1.

5.2K 209 202
                                    


𝐅𝐀𝐒𝐄 𝐔𝐍𝐎

"Non si è mai pronti per quello che ci aspetta"
- Reese Whiterspoon.

𖥸

𝓔ro abituata a non avere un'abitudine. Detta così suonava anche male, ma era la verità. Nessuna abitudine se non l'abitudine stessa di non abituarsi mai, a niente e nessuno. A nessun luogo, a nessuna persona. La prima volta lo avevo capito a dieci anni, quando mia nonna materna era morta relativamente presto e io ero partita con il nonno, trasferendomi a Manchester con lui per non lasciarlo più da solo. Avevo lasciato i miei amichetti, i miei genitori, la mia quotidianità e la mia scuola per una vita più piena, in un luogo da 553.230 abitanti contro le 43.252 della mia città natale. Avevo ricominciato, mi ero fatta nuovi amici, nuovi obiettivi, nuove routine, ma non mi ero mai abituata. Sapevo che questo giorno sarebbe arrivato.

Quale giorno? Ricominciare un'altra volta. Mio nonno era venuto a mancare, raggiungendo sua moglie, e per me era iniziato un altro trasloco, tra un vuoto nello stomaco e una sensazione di nostalgia, portandomi solo l'essenziale. Una valigia con qualche vestito, il mio immancabile pc e me stessa.

Oh e la mia passione più grande ovviamente. L'unica nota positiva che ho saputo trovare nel luogo in cui sono nata, una città molto famosa ma poco abitata. I turisti vanno e vengono, sono pochi e rari coloro che restano. O che tornano.

A me interessava solo trovare pace, ma soprattutto una sistemazione fissa, perché la testa, con tutti quei cambiamenti, non accennava a fermarsi. Mi sarei laureata in criminologia e poi sarei partita di nuovo, trovando lavoro in qualunque altro luogo non fosse qui, in un buco in cui sarei potuta rimanere intrappolata.

Superai i controlli dell'aeroporto sbuffando e tirandomi dietro la valigia, che pesava abbastanza visto che avevo dovuto mettere tutto lì. Con lo sguardo, una volta arrivata fuori, cercai mio padre.

Il che non era difficile, considerando la sua inspiegabile giovinezza, con una barba scura a malapena accennata, senza nessuno spruzzo di bianco, il suo vestiario altrettanto moderno, i suoi capelli ancora castano scuro come i miei, nascosti sotto molteplici cappellini, e i suoi perenni occhiali da sole neri che non lasciava mai. Li usava per colpa della luce, che infastidiva i suoi occhi sensibili che lui stesso reputava "inutili" perché non erano neanche in grado di svolgere la loro funzione primaria: vedere.

Già. Mio padre era cieco, ma non dalla nascita. Lo era diventato dopo aver conosciuto mia madre, quando avevo qualche anno, a causa della neuropatia ottica di Leber, una patologia che portava un'improvvisa perdita della vista. Da piccola gli avevo promesso di diventare un medico solo per trovarne una cura, ma nel processo di crescita qualcosa era andato a monte evidentemente.

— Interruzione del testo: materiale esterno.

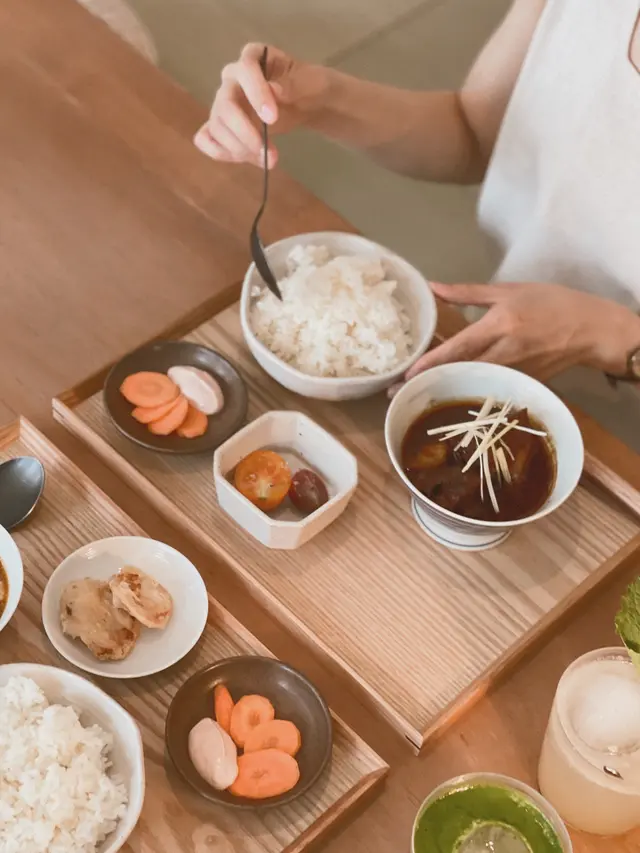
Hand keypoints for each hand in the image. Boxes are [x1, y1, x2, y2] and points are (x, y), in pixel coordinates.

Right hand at [194, 44, 326, 168]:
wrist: (305, 104)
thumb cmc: (308, 87)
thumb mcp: (310, 84)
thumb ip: (293, 86)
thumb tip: (273, 90)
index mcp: (253, 57)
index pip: (245, 69)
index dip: (256, 93)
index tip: (273, 118)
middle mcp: (232, 78)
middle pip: (225, 104)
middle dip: (244, 132)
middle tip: (267, 151)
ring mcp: (224, 102)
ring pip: (217, 126)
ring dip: (240, 149)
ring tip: (269, 160)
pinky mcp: (222, 125)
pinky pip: (207, 139)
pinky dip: (222, 153)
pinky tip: (247, 159)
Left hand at [394, 280, 639, 390]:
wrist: (590, 329)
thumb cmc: (550, 303)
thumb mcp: (508, 291)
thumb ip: (468, 293)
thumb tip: (434, 287)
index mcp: (499, 326)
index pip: (459, 347)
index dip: (432, 362)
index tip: (408, 374)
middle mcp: (505, 353)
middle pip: (461, 372)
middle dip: (431, 382)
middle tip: (399, 393)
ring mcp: (515, 372)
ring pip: (474, 383)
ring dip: (446, 389)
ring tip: (418, 394)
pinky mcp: (523, 384)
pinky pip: (492, 388)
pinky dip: (471, 391)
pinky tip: (453, 395)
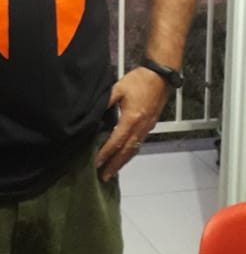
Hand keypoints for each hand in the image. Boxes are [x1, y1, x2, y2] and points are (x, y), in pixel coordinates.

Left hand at [95, 67, 168, 181]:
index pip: (116, 141)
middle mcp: (140, 127)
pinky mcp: (150, 126)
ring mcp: (146, 128)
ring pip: (134, 149)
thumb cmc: (139, 81)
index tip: (96, 163)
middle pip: (126, 151)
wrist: (160, 77)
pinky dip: (130, 153)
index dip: (105, 153)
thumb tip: (93, 113)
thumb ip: (106, 101)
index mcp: (131, 118)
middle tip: (103, 177)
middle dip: (114, 165)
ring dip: (122, 162)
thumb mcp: (119, 88)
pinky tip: (124, 156)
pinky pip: (139, 144)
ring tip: (112, 171)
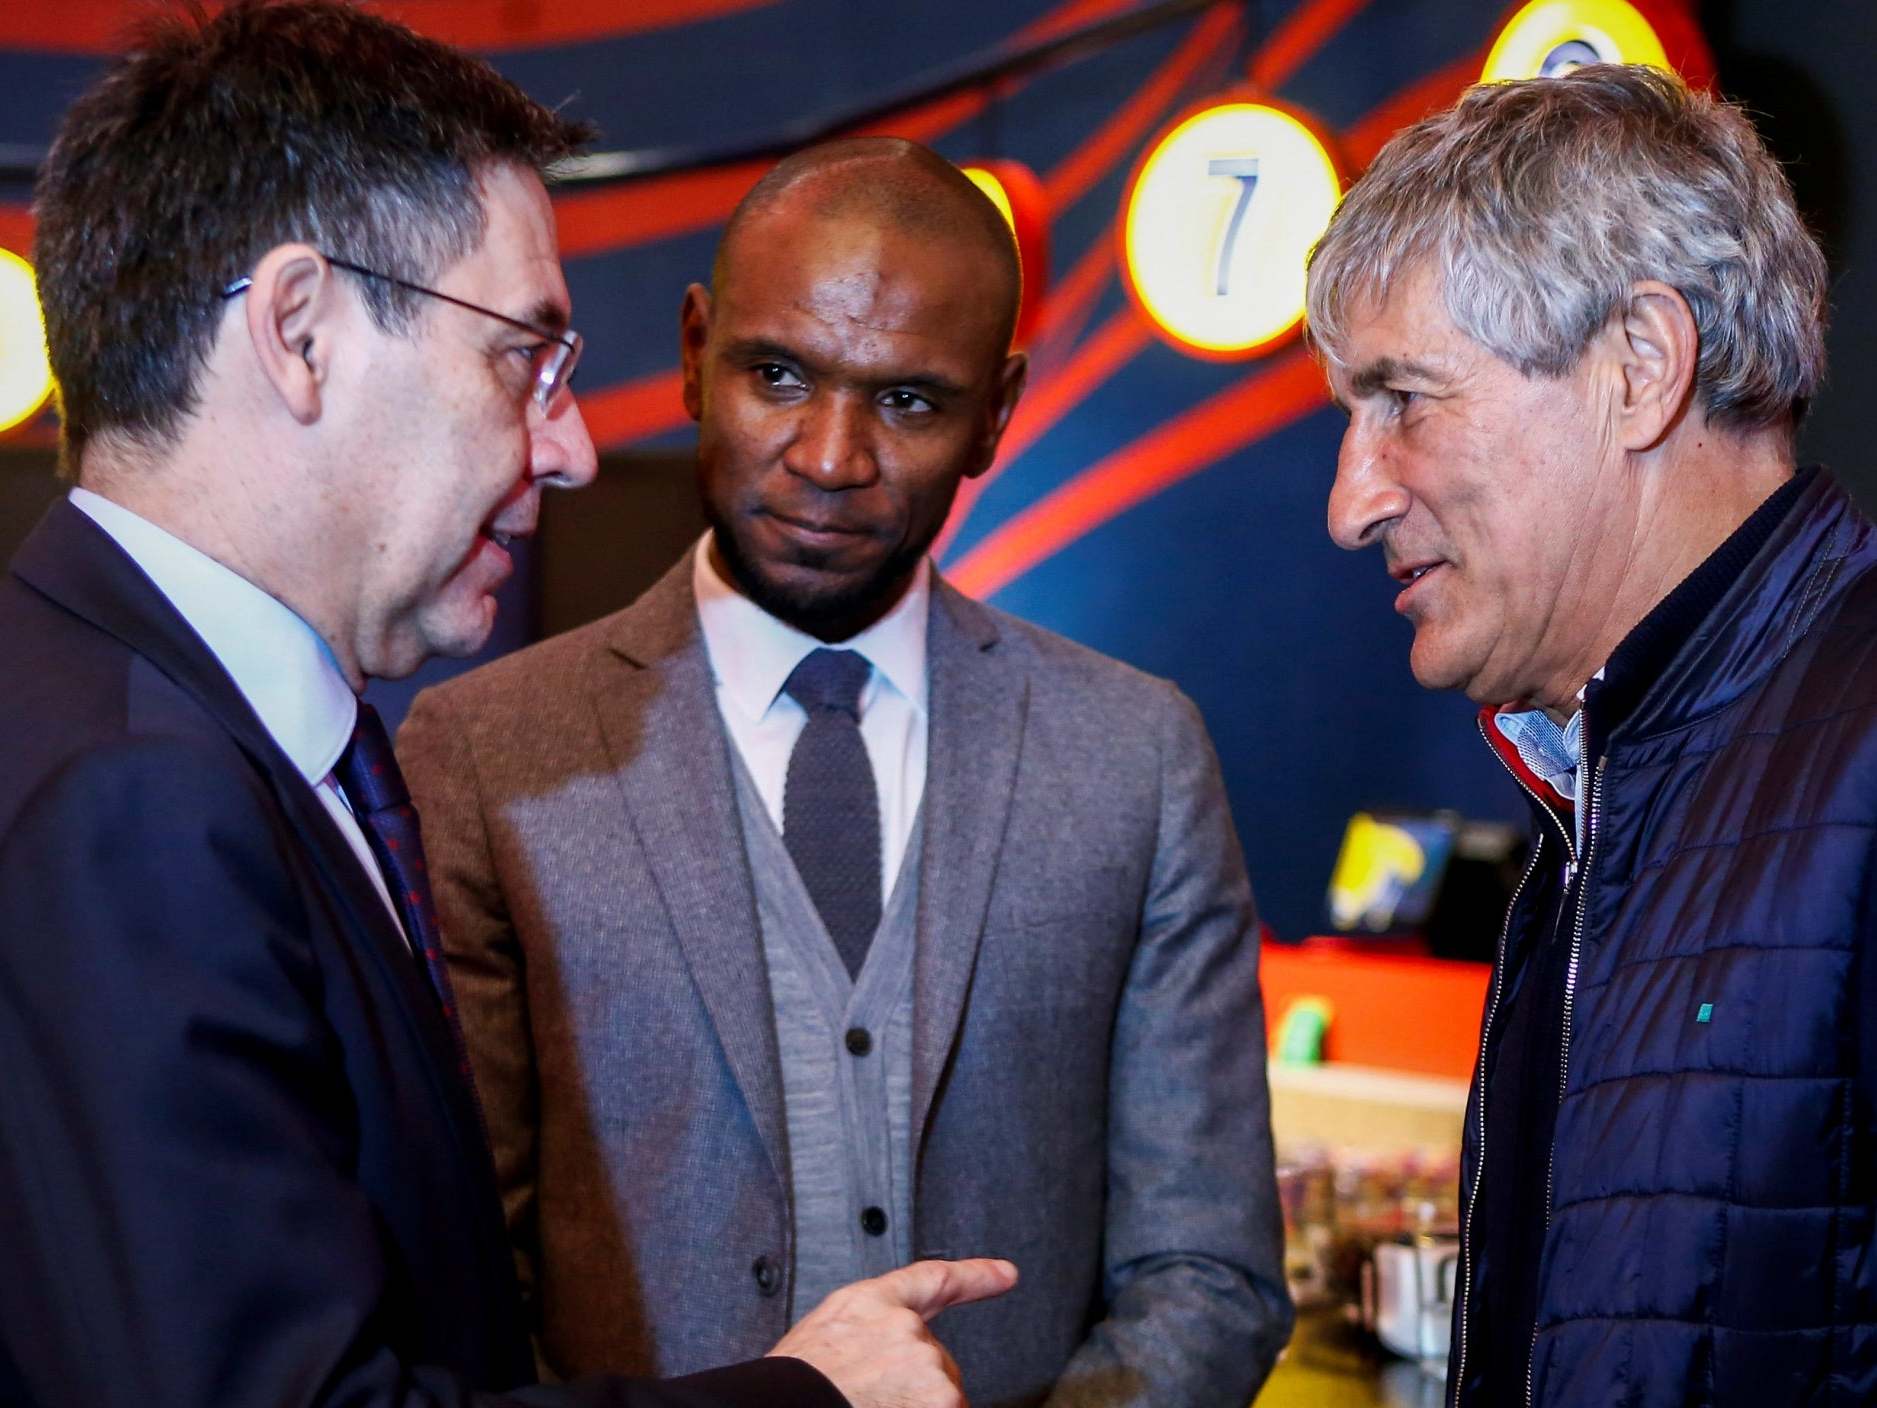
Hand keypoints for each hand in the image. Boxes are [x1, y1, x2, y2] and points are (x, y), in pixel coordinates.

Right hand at [768, 1257, 1017, 1407]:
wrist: (779, 1407)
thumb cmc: (793, 1386)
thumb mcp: (825, 1342)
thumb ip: (869, 1338)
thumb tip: (888, 1364)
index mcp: (870, 1304)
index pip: (933, 1280)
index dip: (975, 1276)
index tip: (1007, 1274)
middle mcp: (906, 1328)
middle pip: (935, 1364)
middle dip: (914, 1389)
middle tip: (867, 1398)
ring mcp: (927, 1366)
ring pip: (941, 1397)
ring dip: (916, 1406)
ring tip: (863, 1405)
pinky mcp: (942, 1398)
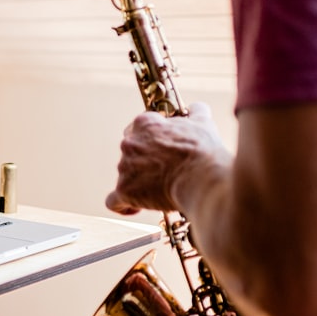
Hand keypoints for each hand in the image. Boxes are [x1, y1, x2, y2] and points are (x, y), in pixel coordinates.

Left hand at [105, 102, 231, 215]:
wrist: (201, 178)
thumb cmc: (202, 151)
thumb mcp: (203, 123)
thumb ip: (196, 113)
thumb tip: (195, 108)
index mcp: (145, 124)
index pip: (141, 128)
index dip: (152, 139)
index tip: (164, 148)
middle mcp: (129, 144)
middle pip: (131, 153)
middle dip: (145, 163)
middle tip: (166, 173)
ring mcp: (124, 167)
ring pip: (125, 177)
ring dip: (139, 183)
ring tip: (161, 192)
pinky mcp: (125, 190)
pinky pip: (114, 201)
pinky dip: (123, 204)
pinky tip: (135, 207)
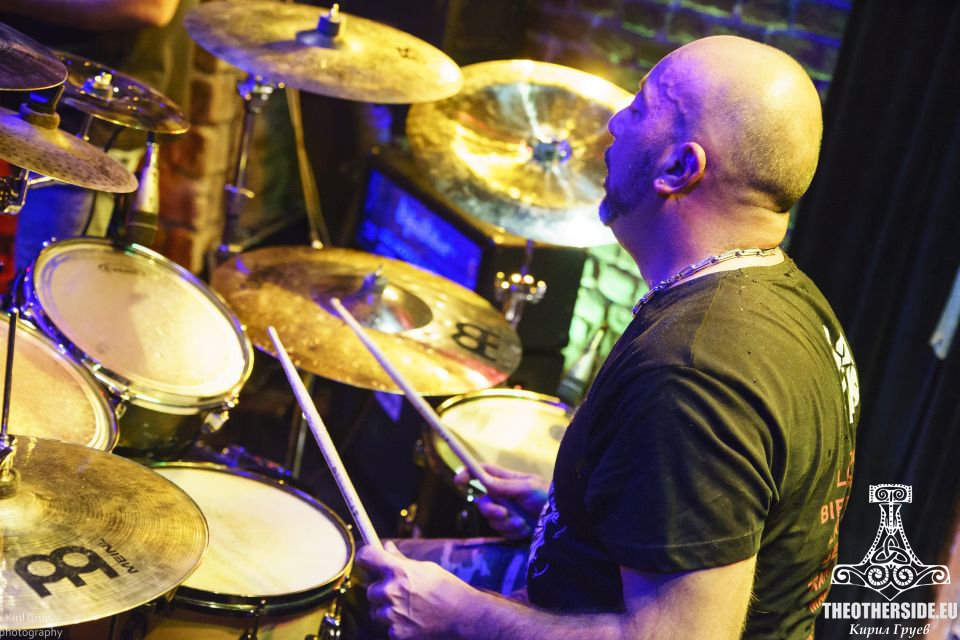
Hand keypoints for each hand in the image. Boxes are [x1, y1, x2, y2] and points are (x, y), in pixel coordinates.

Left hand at [357, 541, 477, 639]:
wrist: (463, 618)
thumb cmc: (448, 590)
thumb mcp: (426, 568)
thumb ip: (401, 561)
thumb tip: (387, 548)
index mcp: (398, 571)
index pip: (366, 557)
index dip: (366, 556)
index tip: (367, 558)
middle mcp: (391, 592)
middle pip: (370, 589)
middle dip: (382, 590)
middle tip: (400, 592)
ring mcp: (392, 615)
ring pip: (377, 611)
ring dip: (387, 609)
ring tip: (410, 608)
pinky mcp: (396, 634)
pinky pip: (388, 627)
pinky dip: (397, 625)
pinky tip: (414, 620)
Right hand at [454, 463, 548, 539]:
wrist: (563, 521)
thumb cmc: (548, 496)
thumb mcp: (527, 487)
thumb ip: (504, 486)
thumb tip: (484, 482)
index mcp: (508, 480)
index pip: (483, 472)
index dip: (469, 473)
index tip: (458, 480)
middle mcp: (505, 495)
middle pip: (483, 501)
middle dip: (490, 509)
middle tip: (503, 514)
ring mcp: (508, 512)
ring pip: (491, 519)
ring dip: (506, 523)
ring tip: (522, 524)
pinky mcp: (512, 528)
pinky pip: (502, 531)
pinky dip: (512, 532)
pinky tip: (525, 530)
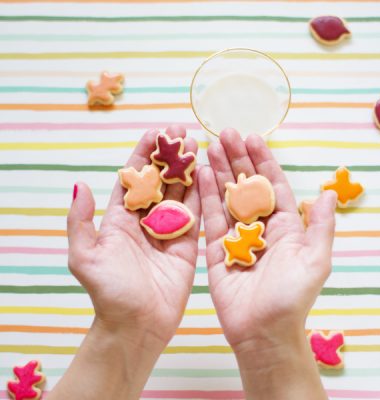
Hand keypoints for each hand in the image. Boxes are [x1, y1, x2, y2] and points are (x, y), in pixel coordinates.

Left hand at [50, 126, 200, 398]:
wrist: (137, 326)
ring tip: (196, 145)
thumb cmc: (109, 293)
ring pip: (179, 192)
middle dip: (169, 155)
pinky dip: (201, 193)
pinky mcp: (188, 243)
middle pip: (159, 180)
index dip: (143, 155)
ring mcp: (168, 230)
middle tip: (181, 131)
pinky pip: (195, 214)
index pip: (132, 178)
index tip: (155, 132)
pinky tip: (207, 174)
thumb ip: (80, 222)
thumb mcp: (85, 258)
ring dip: (187, 169)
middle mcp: (145, 220)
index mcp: (120, 219)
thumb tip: (78, 185)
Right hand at [199, 128, 335, 398]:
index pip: (273, 184)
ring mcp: (236, 235)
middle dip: (237, 158)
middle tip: (225, 133)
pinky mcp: (216, 247)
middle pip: (247, 184)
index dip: (263, 161)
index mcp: (286, 226)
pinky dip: (205, 196)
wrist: (262, 332)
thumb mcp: (315, 261)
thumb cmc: (292, 298)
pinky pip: (210, 217)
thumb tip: (328, 194)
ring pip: (227, 196)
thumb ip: (322, 226)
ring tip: (209, 147)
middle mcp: (260, 226)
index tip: (253, 138)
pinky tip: (200, 175)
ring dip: (218, 171)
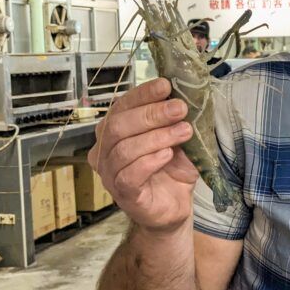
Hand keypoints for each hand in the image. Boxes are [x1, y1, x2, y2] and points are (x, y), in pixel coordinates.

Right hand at [88, 77, 198, 231]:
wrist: (174, 205)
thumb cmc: (171, 168)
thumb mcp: (176, 138)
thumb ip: (175, 119)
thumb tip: (185, 94)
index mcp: (114, 130)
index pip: (121, 106)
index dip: (143, 94)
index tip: (166, 85)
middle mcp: (105, 150)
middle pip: (118, 126)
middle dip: (151, 114)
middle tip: (180, 108)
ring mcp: (110, 174)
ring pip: (124, 150)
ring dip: (157, 137)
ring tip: (183, 131)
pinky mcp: (122, 195)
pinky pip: (129, 175)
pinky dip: (150, 161)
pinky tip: (167, 154)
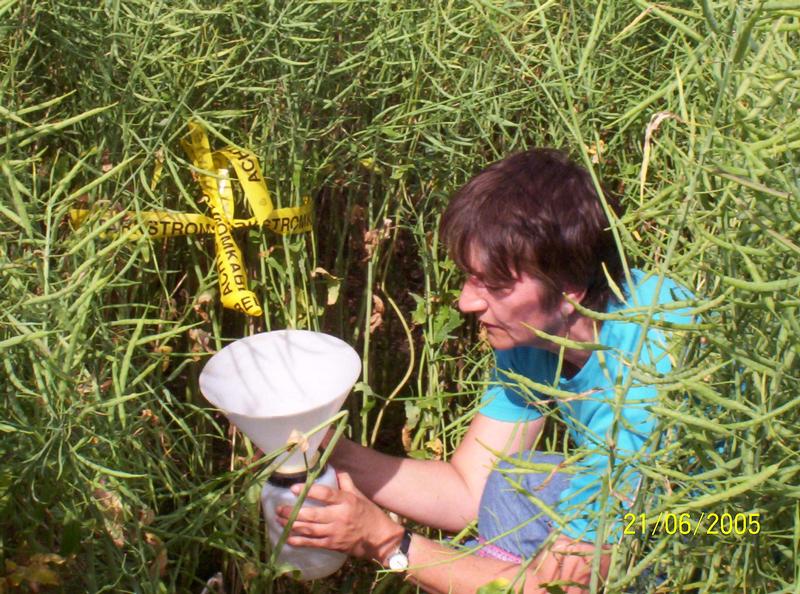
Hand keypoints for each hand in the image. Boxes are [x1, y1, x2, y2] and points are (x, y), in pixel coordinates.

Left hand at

Ora studiavo per diventare una detective. Non male, no?

«Melody». Mi voltai verso una voce allegra ma autoritaria. «Sono qui. E tu sei qui. Che coincidenza straordinaria, vero?».

Alzai gli occhi al cielo con un sorriso e lo abbracciai. Da mio padre avevo preso molte cose, la prima era la spiccata ironia perenne, anche nelle situazioni poco divertenti. «Parti anche tu, vero? Stessa direzione da cui io sono tornata, scommetto». Ironizzai.

«L'inferno?». Mostrò i denti bianchi e diritti attraverso un sorrisetto molto simile al mio.

Lo colpii con un colpo di anca. «Esatto, ti saluta Lucifero».